Solicitor’s negligence – Loss – Measure of damages – Appellant buying out minority shareholder – Respondent solicitor changing draft contractual documents – Appellant claiming damages for negligence – High Court finding respondent liable in negligence but awarding limited damages – Appellant challenging quantum – Respondent cross-appealing on liability – Cross-appeal allowed

The appellant company was controlled by A and used as a vehicle to purchase a football club. The respondent firm of solicitors acted on the appellant’s behalf in connection with the acquisition. The club was owned by a father and son (the vendors) but, in order to survive and prosper, it required further funding, which A agreed to provide.

The parties entered into a complicated deal under which, essentially, the appellant and the vendors took 75% and 25% of the shares respectively in a new company (Leisure), while A agreed to provide the funds. The documentation protected the vendors, as minority shareholders, by preventing their shareholding from being diluted without their consent or participation.

The appellant contended that the documentation gave the vendors too much protection. It argued that once it had invested £60m in the club, it should have been free to take more shares so that if the vendors were unable to take or subscribe for shares proportionately, their shareholding would be diluted and most of their protection would disappear. However, the appellant maintained that, owing to the respondent’s negligence, it was not in a position to dilute the vendors’ holding, since the respondent had accidentally altered the drafting and had not pointed out the consequences.

By 2002, the appellant had invested more than £60m and A wanted to inject further funds and to sell the ground. He considered that the vendors were likely to be obstructive and took the view that the documentation, as drafted, entrenched their position. The appellant therefore bought them out for £7.75m and claimed the cost of doing so from the respondent on the ground that that was the cost of putting itself in the position that it should have been in from the outset.

Mann J accepted that the drafting had the effect alleged, but held that the loss claimed was excessive and gave judgment in the sum of only £6,750: see [2006] EWHC 2017 (Ch); [2006] PLSCS 188. The appellant appealed on quantum and the respondents cross-appealed on liability, contending that the relevant wording and effect had been included with the appellant’s knowledge and consent.

Held: The cross-appeal was allowed.

The burden of proving that the respondent had acted negligently, in failing to draft clauses in the shareholders’ agreement that reflected accurately, clearly and unambiguously what had been agreed, had lain with the appellant throughout the proceedings, and that question fell to be determined on the balance of probabilities.

The judge had taken the wrong approach to the evidence when he observed that because the respondent had asserted a good reason for deleting certain clauses from the agreement, it had to prove its action on the balance of probabilities. Once the judge had accepted that the respondent’s explanation was not improbable, he ought to have approached his task on the basis that it was for the appellant to satisfy him that that explanation ought to be rejected.

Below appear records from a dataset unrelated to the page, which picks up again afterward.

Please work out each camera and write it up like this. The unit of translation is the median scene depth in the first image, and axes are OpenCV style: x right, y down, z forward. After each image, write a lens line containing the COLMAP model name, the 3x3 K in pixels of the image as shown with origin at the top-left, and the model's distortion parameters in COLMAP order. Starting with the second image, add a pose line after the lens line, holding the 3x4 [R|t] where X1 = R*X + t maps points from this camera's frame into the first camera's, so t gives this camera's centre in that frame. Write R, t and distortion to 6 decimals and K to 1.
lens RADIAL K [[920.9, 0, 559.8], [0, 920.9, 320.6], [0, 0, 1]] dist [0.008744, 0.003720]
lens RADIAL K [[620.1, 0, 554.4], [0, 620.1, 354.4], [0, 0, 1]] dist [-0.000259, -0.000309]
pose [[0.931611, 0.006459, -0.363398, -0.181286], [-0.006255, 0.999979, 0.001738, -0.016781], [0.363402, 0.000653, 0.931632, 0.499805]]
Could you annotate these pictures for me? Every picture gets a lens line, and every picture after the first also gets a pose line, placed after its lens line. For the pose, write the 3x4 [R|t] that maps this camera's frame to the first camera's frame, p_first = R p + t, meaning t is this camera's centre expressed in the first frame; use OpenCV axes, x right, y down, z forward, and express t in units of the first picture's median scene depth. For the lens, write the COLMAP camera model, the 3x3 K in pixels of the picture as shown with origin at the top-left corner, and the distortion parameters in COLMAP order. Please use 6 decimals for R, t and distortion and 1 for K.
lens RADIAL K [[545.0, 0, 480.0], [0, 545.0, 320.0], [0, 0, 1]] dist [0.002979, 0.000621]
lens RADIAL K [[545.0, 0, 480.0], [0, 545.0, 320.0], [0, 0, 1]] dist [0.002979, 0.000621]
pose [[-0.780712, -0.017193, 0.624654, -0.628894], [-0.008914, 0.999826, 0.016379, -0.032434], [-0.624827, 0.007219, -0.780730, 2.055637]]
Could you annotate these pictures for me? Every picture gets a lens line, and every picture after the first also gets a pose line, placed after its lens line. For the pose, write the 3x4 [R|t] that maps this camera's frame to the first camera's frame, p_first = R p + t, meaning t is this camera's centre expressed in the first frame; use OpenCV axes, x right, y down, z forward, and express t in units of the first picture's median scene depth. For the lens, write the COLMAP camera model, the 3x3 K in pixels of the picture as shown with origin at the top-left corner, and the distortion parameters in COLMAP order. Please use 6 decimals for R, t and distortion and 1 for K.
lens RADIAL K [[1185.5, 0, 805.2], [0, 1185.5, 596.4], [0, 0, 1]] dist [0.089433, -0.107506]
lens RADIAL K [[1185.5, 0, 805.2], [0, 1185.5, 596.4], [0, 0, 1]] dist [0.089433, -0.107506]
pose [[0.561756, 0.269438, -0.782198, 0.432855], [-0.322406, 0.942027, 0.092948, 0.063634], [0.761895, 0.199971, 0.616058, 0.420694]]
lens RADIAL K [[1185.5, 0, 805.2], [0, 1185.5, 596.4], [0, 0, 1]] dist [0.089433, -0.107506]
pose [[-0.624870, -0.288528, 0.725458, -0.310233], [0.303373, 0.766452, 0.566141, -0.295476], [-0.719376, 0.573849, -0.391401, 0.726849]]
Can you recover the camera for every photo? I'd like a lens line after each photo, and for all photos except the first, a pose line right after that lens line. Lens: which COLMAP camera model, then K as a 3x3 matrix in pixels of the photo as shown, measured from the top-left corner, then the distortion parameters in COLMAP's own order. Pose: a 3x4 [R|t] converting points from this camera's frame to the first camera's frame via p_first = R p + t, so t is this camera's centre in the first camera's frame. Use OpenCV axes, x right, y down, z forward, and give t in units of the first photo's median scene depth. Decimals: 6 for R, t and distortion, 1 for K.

A court was not compelled to choose between two theories that were equally extremely improbable. If a judge concluded that an occurrence was extremely improbable, a finding that it was nevertheless more likely to have occurred than not did not accord with common sense: Rhesa Shipping Co SA v Edmunds (The Popi M) [1985] 1 WLR 948 applied.

In the present case, it had been for the appellant to satisfy the court that the respondent had acted in an inexplicable manner. However, on the evidence, it was extremely improbable that that was what had happened. It did not become more likely just because of the improbability that a change in the position as previously agreed would not have been recorded in a contemporary note or record. Accordingly, the appellant had not discharged the burden imposed by law and had not proved its case. It followed that it was unnecessary to address the issue of quantum.

Ian Croxford QC and Mark Cannon (instructed by Kendall Freeman) appeared for the appellant; Roger Stewart QC and Graeme McPherson (instructed by Mayer, Brown Rowe & Maw LLP) appeared for the respondent.